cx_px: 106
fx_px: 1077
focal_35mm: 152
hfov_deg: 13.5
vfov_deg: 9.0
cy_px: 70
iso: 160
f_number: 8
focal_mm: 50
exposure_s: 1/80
---
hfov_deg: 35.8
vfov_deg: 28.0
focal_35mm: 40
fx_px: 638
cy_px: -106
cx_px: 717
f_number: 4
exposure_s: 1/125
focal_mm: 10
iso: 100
---
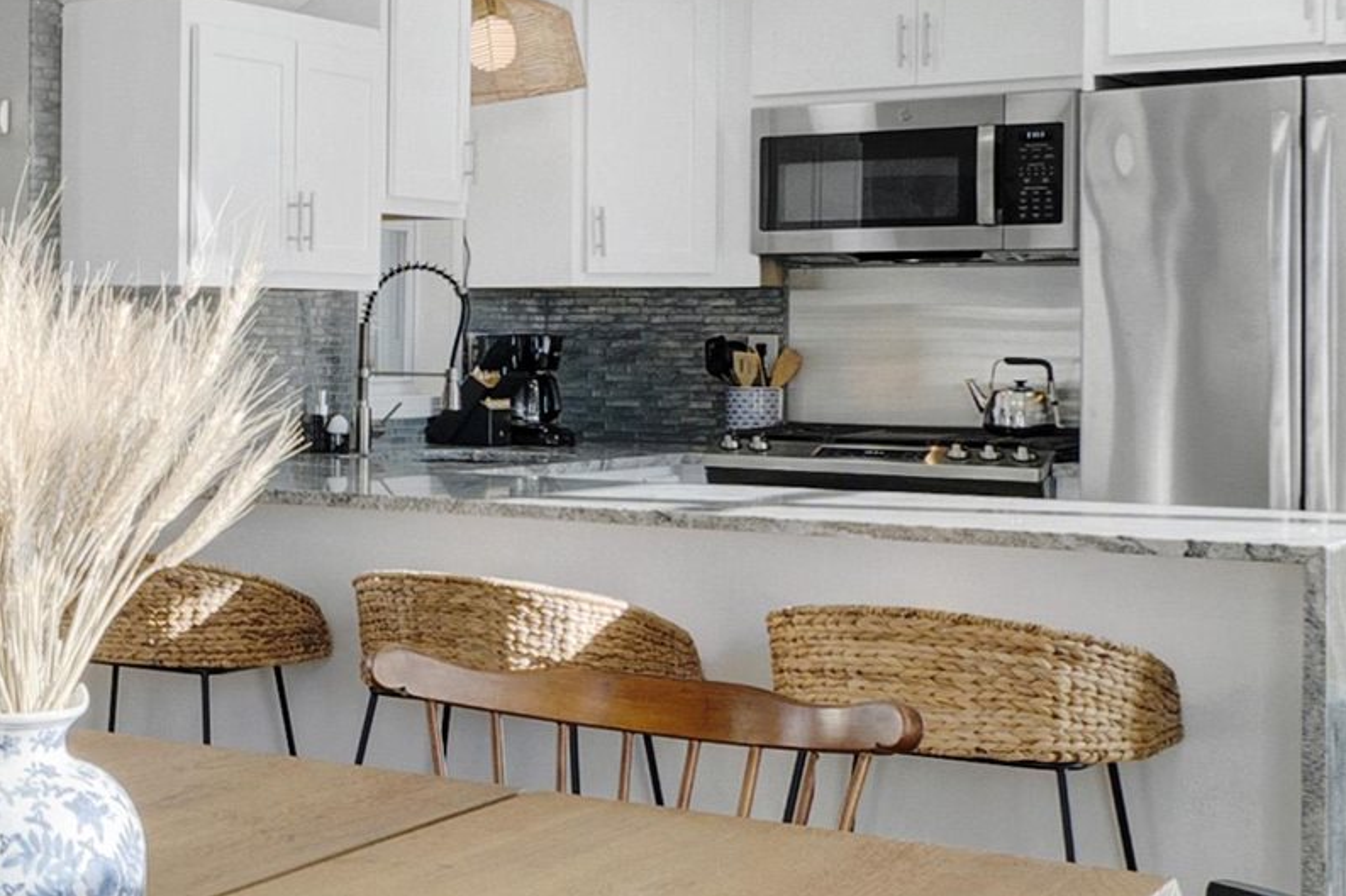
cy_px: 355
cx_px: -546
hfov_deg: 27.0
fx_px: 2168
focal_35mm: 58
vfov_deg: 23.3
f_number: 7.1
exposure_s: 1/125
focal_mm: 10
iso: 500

§ **ASSIGNMENT**
Everything above from the line with "focal_35mm: 152" to the line with "exposure_s: 1/80", both included, must be repeated exactly, and nothing outside that range.

§ **RESPONSE**
focal_35mm: 152
hfov_deg: 13.5
vfov_deg: 9.0
cy_px: 70
iso: 160
f_number: 8
focal_mm: 50
exposure_s: 1/80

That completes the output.